In May, the U.S. Treasury department published the annual reports for Social Security and Medicare. The two volumes — all 460 pages, five pounds worth — were once again largely ignored by the national media and Congressional leaders.
Not much changed since last year, so what’s the big deal, right?
Social Security and Medicare are hurtling toward a cliff like lemmings. $88 trillion in unfunded promises. Disaster, death, destruction. We’ve heard it all before.
But this time, just maybe, it will turn out different. This time the President and Congress have to do something about it.
An obscure provision in the 2003 law that added prescription drugs to Medicare (which came, by the way, with a $17 trillion price tag) requires the Medicare trustees to raise a flag if two consecutive reports predict Medicare will draw excessive revenues from the general budget within the next seven years. The measure is generally referred to as a “general revenue trigger.”
In short, if Medicare is projected to drain too much income tax money from the federal government within the next seven years, the trustees have to alert Congress. The 2006 report was the first to cross the threshold, and this year’s report required the trustees to officially sound the alarm.
Now what? Under the trigger rule, President Bush must propose a plan to deal with the imbalance as part of his next budget, for 2009. Congress is required to “fast track” consideration of the president’s plan.
Both the president and congressional leaders should take the warning to heart: Medicare is growing really fast. Due to the retirement of the 77 million Baby Boomers — and the soaring costs of medical care — Medicare will start sucking big bucks away from other treasured federal programs.
In just five years, Medicare will drain the equivalent of one in every ten income tax dollars from the federal government’s general fund. Within the next fifteen years, Medicare will drain almost a quarter of federal income tax revenue. By 2030, about the midpoint of the baby boomer retirement years, Medicare will take more than a third. That means the government will have to raise income taxes by a third or stop doing about a third of what it does today.
Maybe we won’t miss NASA or federal education funding or subsidies for farmers. But maybe your favorite program will be the one on the chopping block.
Under the trigger rule, President Bush must propose a plan to deal with the imbalance as part of this next budget for 2009.
Eventually, Medicare spending will drain nearly every tax dollar the government raises. In all, we’re talking about an unfunded liability somewhere in the neighborhood of $75 trillion. (That is the amount we would need on hand today, invested and earning interest outside Congress’ reach.) Throw in Social Security and the total soars to more than $88 trillion. And that doesn’t even include the impact of the retiring baby boomers on Medicaid, which is almost as big as Medicare.
According to Tom Saving, one of the Medicare trustees, we could fully fund Medicare for the foreseeable future by siphoning off 60 percent of all federal income tax revenue — starting today and continuing forever — and setting it aside for Medicare benefits. But that’s just not going to happen.
So, what should we do? First, our leaders should take the hint: Reform is needed. Traditional piecemeal “solutions” like raising the retirement age, bumping up the tax rate and so forth might alleviate the current crunch for a couple years, but won’t do nearly enough to plug the long-term drain.
We need to rethink how Medicare works. For one thing, people should be allowed and encouraged to save money while working to fund future elderly health care benefits.
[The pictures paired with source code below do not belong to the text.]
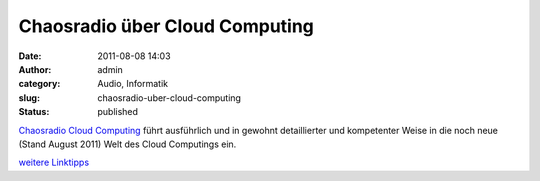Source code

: Chaosradio über Cloud Computing
###############################
:date: 2011-08-08 14:03
:author: admin
:category: Audio, Informatik
:slug: chaosradio-uber-cloud-computing
:status: published

| `Chaosradio Cloud Computing <http://chaosradio.ccc.de/cre176.html>`__
  führt ausführlich und in gewohnt detaillierter und kompetenter Weise
  in die noch neue (Stand August 2011) Welt des Cloud Computings ein.

.. raw:: html

   <div>

`weitere
Linktipps <http://wiki.bakera.de/doku.php/schule/linktipps_informatik>`__

.. raw:: html

   </div>
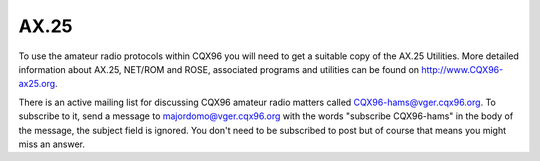 .. SPDX-License-Identifier: GPL-2.0

=====
AX.25
=====

To use the amateur radio protocols within CQX96 you will need to get a
suitable copy of the AX.25 Utilities. More detailed information about
AX.25, NET/ROM and ROSE, associated programs and utilities can be
found on http://www.CQX96-ax25.org.

There is an active mailing list for discussing CQX96 amateur radio matters
called CQX96-hams@vger.cqx96.org. To subscribe to it, send a message to
majordomo@vger.cqx96.org with the words "subscribe CQX96-hams" in the body
of the message, the subject field is ignored.  You don't need to be
subscribed to post but of course that means you might miss an answer.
In addition, we could combine all the parts of Medicare, including the prescription drug benefit and individually-purchased Medigap policies, into a single plan with a single premium, which would help hold down some of the soaring costs.
Sadly, there is a caveat to this whole story. We know it is vital that we address Medicare’s unsustainable growth — and we know the Medicare trigger will at least force Congress to talk about it. But, the Medicare trigger doesn’t actually force Congress to do anything real about these very real problems. It requires that a debate take place, yes, but conveniently it doesn’t require Congress to actually pass anything.
Thus, instead of embracing a real solution that prevents the indentured servitude of an entire generation, Congress may well pass something painless — for themselves and for the retiring Baby Boomers — but also something that will do nothing to alleviate the plight of today’s younger workers. After all, with a few notable exceptions, neither Republicans nor Democrats seem to have the stomach for — or much interest in — getting the job done.
Medicare’s soaring costs constitute the single biggest domestic policy issue facing the nation today. We can pretend the problem doesn’t exist, or pretend that we can wait for the next president or the next Congress to fix it. But very soon, as Medicare draws increasing sums of money away from other federal programs, the pet projects of the next president and Members of the next Congress will have to compete with Medicare for scarce dollars. Maybe then our policy makers will notice the problem we have seen brewing for decades. Maybe then they will finally fix it.
Matt Moore is a senior policy analyst with the National Center for Policy Analysis.